WHAT YOU NEED TO DO – Each line below needs to be repeated precisely as it is.

TASK INPUT –
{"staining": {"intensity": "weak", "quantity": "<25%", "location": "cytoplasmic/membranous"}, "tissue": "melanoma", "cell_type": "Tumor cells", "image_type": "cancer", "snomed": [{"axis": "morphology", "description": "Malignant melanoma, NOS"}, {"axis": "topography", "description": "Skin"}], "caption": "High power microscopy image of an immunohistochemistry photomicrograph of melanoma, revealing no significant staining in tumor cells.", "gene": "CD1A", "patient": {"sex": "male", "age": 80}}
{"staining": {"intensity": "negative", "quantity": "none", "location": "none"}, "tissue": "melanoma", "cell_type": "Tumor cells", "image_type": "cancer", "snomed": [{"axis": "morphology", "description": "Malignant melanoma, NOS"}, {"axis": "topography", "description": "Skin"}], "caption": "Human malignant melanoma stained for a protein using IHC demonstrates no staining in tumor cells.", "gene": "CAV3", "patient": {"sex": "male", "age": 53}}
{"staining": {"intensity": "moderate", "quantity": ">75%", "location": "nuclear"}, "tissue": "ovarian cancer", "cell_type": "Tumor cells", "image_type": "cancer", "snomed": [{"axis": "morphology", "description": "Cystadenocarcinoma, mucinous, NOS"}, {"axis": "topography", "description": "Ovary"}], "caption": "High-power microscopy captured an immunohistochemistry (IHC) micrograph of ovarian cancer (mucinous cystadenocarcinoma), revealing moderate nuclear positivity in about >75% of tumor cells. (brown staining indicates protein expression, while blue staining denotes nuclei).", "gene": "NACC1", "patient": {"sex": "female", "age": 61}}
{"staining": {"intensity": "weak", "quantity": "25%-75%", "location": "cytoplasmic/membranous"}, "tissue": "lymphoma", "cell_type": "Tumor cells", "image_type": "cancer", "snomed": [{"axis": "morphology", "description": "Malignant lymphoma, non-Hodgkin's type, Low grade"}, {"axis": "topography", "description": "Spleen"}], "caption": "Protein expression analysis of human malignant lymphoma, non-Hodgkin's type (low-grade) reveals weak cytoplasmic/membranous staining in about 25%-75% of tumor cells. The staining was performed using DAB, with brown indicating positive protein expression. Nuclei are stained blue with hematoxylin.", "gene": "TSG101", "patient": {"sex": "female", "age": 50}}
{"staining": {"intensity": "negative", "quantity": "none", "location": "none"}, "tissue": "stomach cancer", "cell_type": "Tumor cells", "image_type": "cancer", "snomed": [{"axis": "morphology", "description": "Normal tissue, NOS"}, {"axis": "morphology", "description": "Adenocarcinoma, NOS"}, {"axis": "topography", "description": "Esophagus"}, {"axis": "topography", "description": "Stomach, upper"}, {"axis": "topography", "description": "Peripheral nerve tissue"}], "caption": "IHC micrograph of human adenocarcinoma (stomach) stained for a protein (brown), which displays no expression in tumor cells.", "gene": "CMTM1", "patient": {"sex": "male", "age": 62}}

SOLUTION TO THIS EXERCISE –
{"staining": {"intensity": "weak", "quantity": "<25%", "location": "cytoplasmic/membranous"}, "tissue": "melanoma", "cell_type": "Tumor cells", "image_type": "cancer", "snomed": [{"axis": "morphology", "description": "Malignant melanoma, NOS"}, {"axis": "topography", "description": "Skin"}], "caption": "High power microscopy image of an immunohistochemistry photomicrograph of melanoma, revealing no significant staining in tumor cells.", "gene": "CD1A", "patient": {"sex": "male", "age": 80}}
{"staining": {"intensity": "negative", "quantity": "none", "location": "none"}, "tissue": "melanoma", "cell_type": "Tumor cells", "image_type": "cancer", "snomed": [{"axis": "morphology", "description": "Malignant melanoma, NOS"}, {"axis": "topography", "description": "Skin"}], "caption": "Human malignant melanoma stained for a protein using IHC demonstrates no staining in tumor cells.", "gene": "CAV3", "patient": {"sex": "male", "age": 53}}
{"staining": {"intensity": "moderate", "quantity": ">75%", "location": "nuclear"}, "tissue": "ovarian cancer", "cell_type": "Tumor cells", "image_type": "cancer", "snomed": [{"axis": "morphology", "description": "Cystadenocarcinoma, mucinous, NOS"}, {"axis": "topography", "description": "Ovary"}], "caption": "High-power microscopy captured an immunohistochemistry (IHC) micrograph of ovarian cancer (mucinous cystadenocarcinoma), revealing moderate nuclear positivity in about >75% of tumor cells. (brown staining indicates protein expression, while blue staining denotes nuclei).", "gene": "NACC1", "patient": {"sex": "female", "age": 61}}
{"staining": {"intensity": "weak", "quantity": "25%-75%", "location": "cytoplasmic/membranous"}, "tissue": "lymphoma", "cell_type": "Tumor cells", "image_type": "cancer", "snomed": [{"axis": "morphology", "description": "Malignant lymphoma, non-Hodgkin's type, Low grade"}, {"axis": "topography", "description": "Spleen"}], "caption": "Protein expression analysis of human malignant lymphoma, non-Hodgkin's type (low-grade) reveals weak cytoplasmic/membranous staining in about 25%-75% of tumor cells. The staining was performed using DAB, with brown indicating positive protein expression. Nuclei are stained blue with hematoxylin.", "gene": "TSG101", "patient": {"sex": "female", "age": 50}}
{"staining": {"intensity": "negative", "quantity": "none", "location": "none"}, "tissue": "stomach cancer", "cell_type": "Tumor cells", "image_type": "cancer", "snomed": [{"axis": "morphology", "description": "Normal tissue, NOS"}, {"axis": "morphology", "description": "Adenocarcinoma, NOS"}, {"axis": "topography", "description": "Esophagus"}, {"axis": "topography", "description": "Stomach, upper"}, {"axis": "topography", "description": "Peripheral nerve tissue"}], "caption": "IHC micrograph of human adenocarcinoma (stomach) stained for a protein (brown), which displays no expression in tumor cells.", "gene": "CMTM1", "patient": {"sex": "male", "age": 62}}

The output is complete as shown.